Stakeholders in Ghana’s agricultural value chains from the public and private sectors convened at the IFDC office in Ghana on February 15 for the 2024 IFDC Ghana Open Door event. This event aimed to strengthen IFDC’s valuable partnerships with national agricultural sector stakeholders.

The 2024 Open Door event commemorates IFDC’s 50 years of Developing Agriculture from the Ground Up and showcases the organization’s innovative technologies in support of Ghana’s national agriculture agenda.

Addressing current agricultural challenges regarding fertilizer and soil health across West Africa and, specifically, Ghana requires collaboration through strong partnerships to develop and deploy innovative tools and technologies that will improve the capacity of the soil to produce food for hundreds of thousands of vulnerable people.

IFDC Vice President of Programs, Dr. Oumou Camara, says of tackling these challenges, “At IFDC, we believe the key to global food security starts with the soil, so we strive to develop better fertilizer and production technologies, transfer these improved technologies to smallholder farmers, and connect these farmers to efficient and profitable markets.”

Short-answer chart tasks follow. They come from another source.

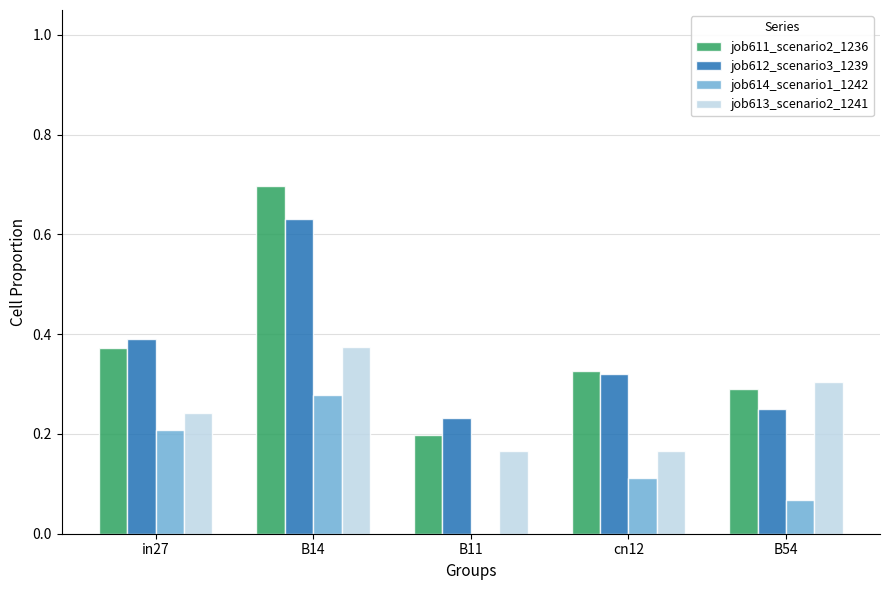

Which series has the widest spread of values?

job611_scenario2_1236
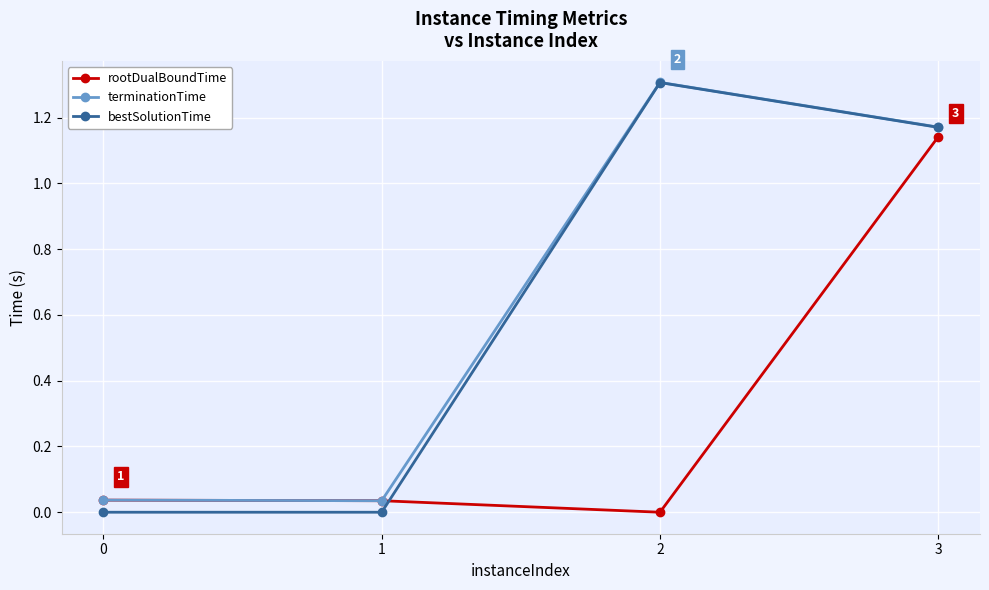

Which series has the largest total across all categories?

terminationTime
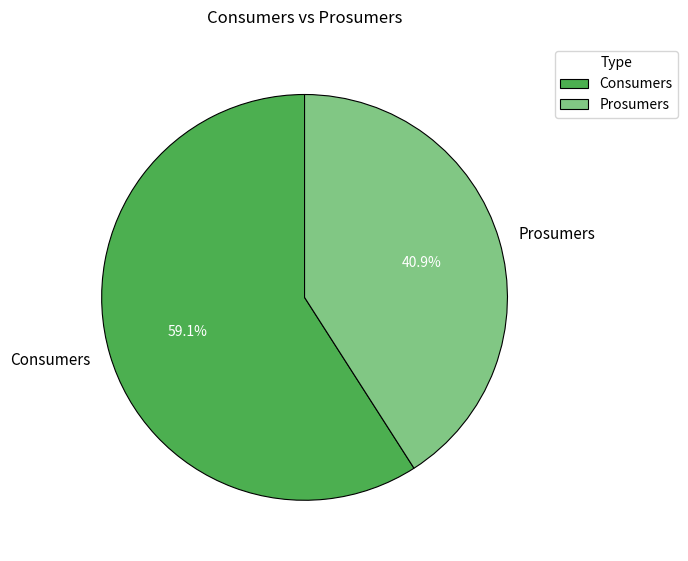

To the nearest percent, what percentage of the pie is Consumers?

59%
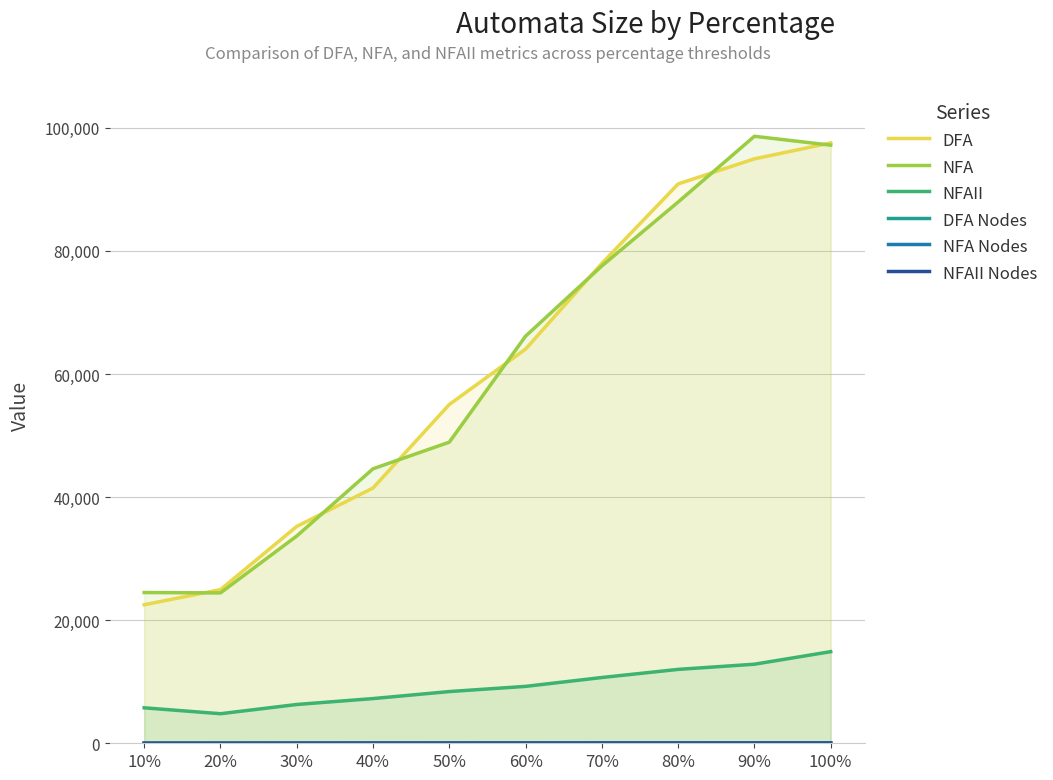

Reading right to left, transcribe all the data shown in this chart.

DFA: 97553.0	94971.0	90889.2	77982.4	64054.8	55049.8	41482.8	35239.2	24973.4	22512.0
NFA: 97192.6	98633.4	87947.8	77562.0	66155.8	48926.4	44604.2	33678.0	24433.0	24493.4
NFAII: 14888.2	12847.0	12006.8	10686.2	9245.2	8404.2	7264.0	6303.4	4802.6	5763.4
DFA Nodes: 47.0	43.0	39.2	34.6	30.4	25.2	21.2	17.0	12.4	7.6
NFA Nodes: 46.0	42.4	38.8	34.2	30.0	25.0	21.2	17.0	12.4	7.6
NFAII Nodes: 42.0	38.0	34.0	30.0	26.0	22.0	18.0	14.0	10.0	6.0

(From left to right) Dr. Youl Sansan, Chief of Party of the EnGRAIS project, Dr. Kofi S. Debrah, Agricultural Economist, and Dr. Kido Kouassi, Deputy Chief of Party of the EnGRAIS project speaking on improving soil health in Ghana through partnerships.

Since its inception in 2002, the IFDC office in Ghana has been contributing to the national agricultural agenda, maintaining a close relationship with the Ministry of Food and Agriculture and other strategic partners. It has also supported the development and deployment of innovative fertilizer data access tools, including the Ghana Fertilizer Dashboard.

“By working with strategic partners, we build local capacity and ensure sustainable impact to help our smallholder farmers improve their livelihoods.”

Dr. Oumou Camara, IFDC Vice President of programs
Staff members from the IFDC Ghana team take a group photo together.

IFDC remains actively involved in fostering the growth of agriculture throughout Ghana, playing a direct and indirect role in promoting local economic development by increasing food and agricultural productivity. It does so through effective and environmentally sound crop nutrient technologies and agribusiness expertise using a bottom-up approach.

During his keynote address, Dr. Bocar Diagana, Director of Enabling Impact, stated, “IFDC is deeply committed to supporting the agricultural transformation agenda in Ghana and across the African continent. Our mission is rooted in empowering farmers, enhancing soil fertility, promoting sustainable agricultural practices, and ensuring food security for all.”

Participants attend the Open Door event in Ghana to learn more about IFDC’s strategy, impact, and history.

IFDC interventions in Ghana aim to significantly boost the production of higher-quality food by eliminating waste and losses of agricultural water, land, seeds, and fertilizers. Additionally, the organization promotes climate-smart and resilient farming systems and technologies among smallholder farmers to reduce adverse environmental impacts associated with agricultural productivity.

To further strengthen their working relationship, IFDC and the Government of Ghana signed a Memorandum of Understanding in 2023 that will benefit hundreds of thousands of smallholder farmers across the country. The partnership aims to help farmers increase their agricultural productivity and income for improved livelihoods.

Africa Fertilizer and Agribusiness Partnership (AFAP) provides various materials on initiatives and partnerships in Ghana.

At the event, IFDC showcased several projects and programs implemented in Ghana, including the following:

The IFDC team in Ghana gather together to commemorate the organization’s 50th anniversary.

By bringing together key agricultural stakeholders on this special occasion, IFDC showed its dedication to building stronger partnerships to help mitigate some of the challenges that millions of Ghana’s smallholder farmers face. The Open Door event in Ghana, along with the organization’s other efforts, is expected to boost agricultural productivity, food security, and economic growth in the country.